> _Seitenauszug_:

- - -

1.2. Mit Bescheid des Finanzamtes für den 12., 13., 14. und 23. Wr. Bezirk vom 7. Juni 1979 wurde dieser Antrag abgewiesen, da die Reisen, für die erhöhte Werbungskosten begehrt wurden, nur im Ortsgebiet bzw. Einzugsgebiet von Wien erfolgt seien, wohingegen für das Vorliegen einer Reise nach §16 Abs1 Z9 EStG 1972 die Zurücklegung einer größeren Entfernung über das Ortsgebiet hinaus vorausgesetzt werde, und die übrigen geltend gemachten Werbungskosten durch das Werbungskostenpauschale abgegolten seien.
1.3. Die dagegen erhobene Berufung wurde von der Finanzlandesdirektion für Wien, NÖ und Bgld. mit Bescheid vom 6. Mai 1980, Z GA 5-2049/79, im wesentlichen aus der als zutreffend erachteten Begründung des Bescheides erster Instanz abgewiesen. Für Dienstreisen iS des §26 Z7 EStG 1972 habe die zitierte Bestimmung nur insofern Bedeutung, als der Arbeitgeber nicht die vollen Tagessätze ersetze und der Arbeitnehmer lediglich die Differenz gemäß §16 Abs1 Z9 EStG 1972 in Anspruch nehmen wolle, was aber nur in Frage käme, wenn Reisen auf größere Entfernungen über den Ortsbereich hinaus unternommen worden wären, die den Voraussetzungen des §4 Abs5 und §16 Abs1 Z9 EStG 1972 entsprächen.

- - -

> _Die Auflistung_:
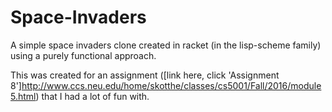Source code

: # __Space-Invaders__
A simple space invaders clone created in racket (in the lisp-scheme family) using a purely functional approach.

This was created for an assignment ([link here, click 'Assignment 8']http://www.ccs.neu.edu/home/skotthe/classes/cs5001/Fall/2016/module5.html) that I had a lot of fun with.


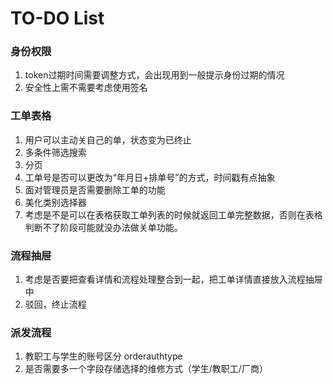 # TO-DO List

### 身份权限

1. token过期时间需要调整方式，会出现用到一般提示身份过期的情况
2. 安全性上需不需要考虑使用签名

### 工单表格

1. 用户可以主动关自己的单，状态变为已终止
2. 多条件筛选搜索
3. 分页
4. 工单号是否可以更改为“年月日+排单号”的方式，时间戳有点抽象
5. 面对管理员是否需要删除工单的功能
6. 美化类别选择器
7. 考虑是不是可以在表格获取工单列表的时候就返回工单完整数据，否则在表格判断不了阶段可能就没办法做关单功能。

### 流程抽屉

1. 考虑是否要把查看详情和流程处理整合到一起，把工单详情直接放入流程抽屉中
2. 驳回，终止流程

### 派发流程

1. 教职工与学生的账号区分 orderauthtype
2. 是否需要多一个字段存储选择的维修方式（学生/教职工/厂商）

- - -

> _Arbeitsauftrag 1_: Nenne alle Wiener Bezirke, für die laut Seitenauszug das Finanzamt zuständig ist.
> _Arbeitsauftrag 2_: Tausche in der Auflistung von der Zeile mit "This was created" bis zum Ende der Auflistung "学生" gegen "学员" aus. Gib diese Zeilen sonst unverändert und ohne die Bilder wieder.

> _Lösung 1_: 12. Bezirk, 13. Bezirk, 14. Bezirk, 23. Bezirk

> _Lösung 2_:
This was created for an assignment ([link here, click 'Assignment 8']http://www.ccs.neu.edu/home/skotthe/classes/cs5001/Fall/2016/module5.html) that I had a lot of fun with.


 # TO-DO List

### 身份权限

1. token过期时间需要调整方式，会出现用到一般提示身份过期的情况
2. 安全性上需不需要考虑使用签名

### 工单表格

1. 用户可以主动关自己的单，状态变为已终止
2. 多条件筛选搜索
3. 分页
4. 工单号是否可以更改为“年月日+排单号”的方式，时间戳有点抽象
5. 面对管理员是否需要删除工单的功能
6. 美化类别选择器
7. 考虑是不是可以在表格获取工单列表的时候就返回工单完整数据，否则在表格判断不了阶段可能就没办法做关单功能。

### 流程抽屉

1. 考虑是否要把查看详情和流程处理整合到一起，把工单详情直接放入流程抽屉中
2. 驳回，终止流程

### 派发流程

1. 教职工与学员的账号区分 orderauthtype
2. 是否需要多一个字段存储选择的维修方式（学员/教职工/厂商）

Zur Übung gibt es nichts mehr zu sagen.